OK, under a typical scenario, you may have some equipment plugged into a UPS,
and when there is an electrical surge, it goes through the UPS's power cord to
the UPS and then gets stopped there. So it basically protects everything
"behind" the UPS from "outside" surges.

But do UPSes prevent surges that occur "behind" it from damaging other
connected equipment?
No, it does not protect the protected from one another.

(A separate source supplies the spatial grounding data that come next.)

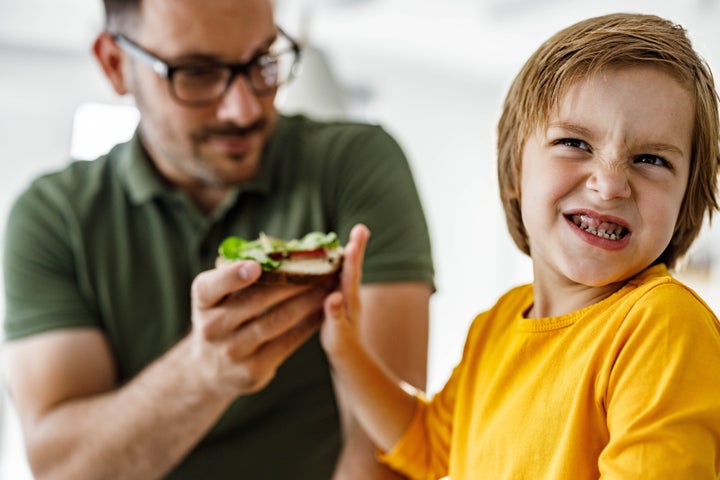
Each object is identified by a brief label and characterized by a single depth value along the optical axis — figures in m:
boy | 0.62
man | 1.32
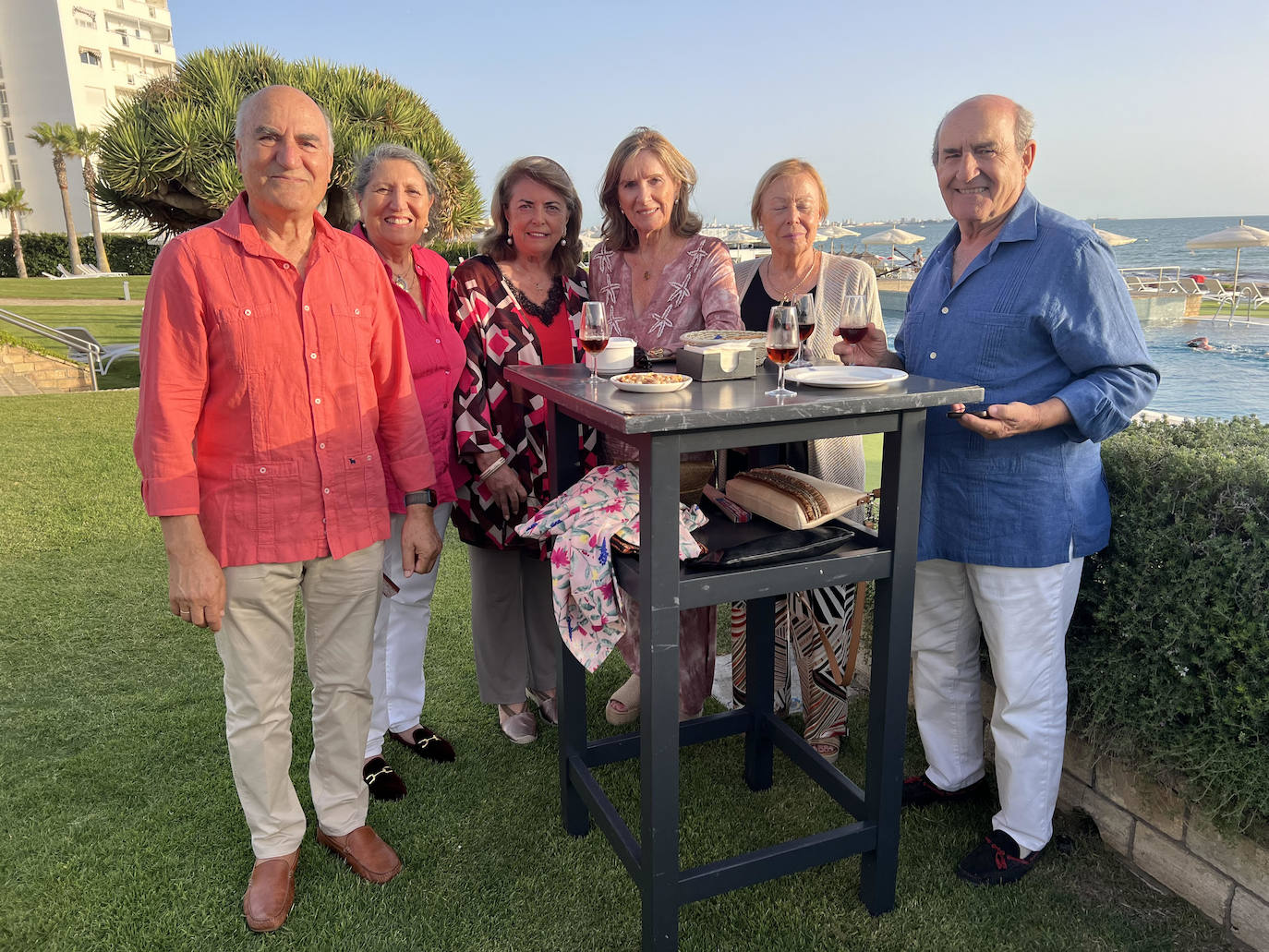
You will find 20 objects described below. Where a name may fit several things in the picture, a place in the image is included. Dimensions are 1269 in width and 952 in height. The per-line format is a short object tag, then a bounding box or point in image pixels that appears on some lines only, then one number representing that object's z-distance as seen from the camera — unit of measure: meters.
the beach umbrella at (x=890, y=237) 35.72
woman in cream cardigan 3.06
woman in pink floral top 2.82
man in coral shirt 2.04
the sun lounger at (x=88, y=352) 12.52
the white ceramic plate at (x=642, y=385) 1.97
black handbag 2.01
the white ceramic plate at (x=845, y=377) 2.02
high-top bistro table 1.83
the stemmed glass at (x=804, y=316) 2.08
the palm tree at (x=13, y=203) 49.69
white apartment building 58.56
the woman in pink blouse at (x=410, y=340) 2.90
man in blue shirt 2.16
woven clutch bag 2.20
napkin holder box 2.20
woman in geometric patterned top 2.86
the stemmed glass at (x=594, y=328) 2.14
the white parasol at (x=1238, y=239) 20.94
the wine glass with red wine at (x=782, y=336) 1.96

There are a few high end systems that have 'three way protection' that
may protect the equipment from one another. - RM
 
On 2004/12/31 9:18 AM, "Rick Merrill" <RM@THROW.net> wrote:

void@no.spam.com wrote:

OK, under a typical scenario, you may have some equipment plugged into a UPS,
and when there is an electrical surge, it goes through the UPS's power cord
to
the UPS and then gets stopped there. So it basically protects everything
"behind" the UPS from "outside" surges.
Not all UPS devices do this. Check the specs for the equipment you have (or
will purchase). Look for over-voltage protection and noise filtering. The
only thing that some simple UPSs will do is to switch to backup battery
power when the line voltage drops below some threshold.

But do UPSes prevent surges that occur "behind" it from damaging other
connected equipment?

No, it does not protect the protected from one another.

There are a few high end systems that have 'three way protection' that
may protect the equipment from one another. - RM
It might be less expensive to put each piece of suspect equipment on its own
UPS.

What kind of equipment are you worried about creating a voltage surge. I
would only expect that from a large inductive load, like a motor.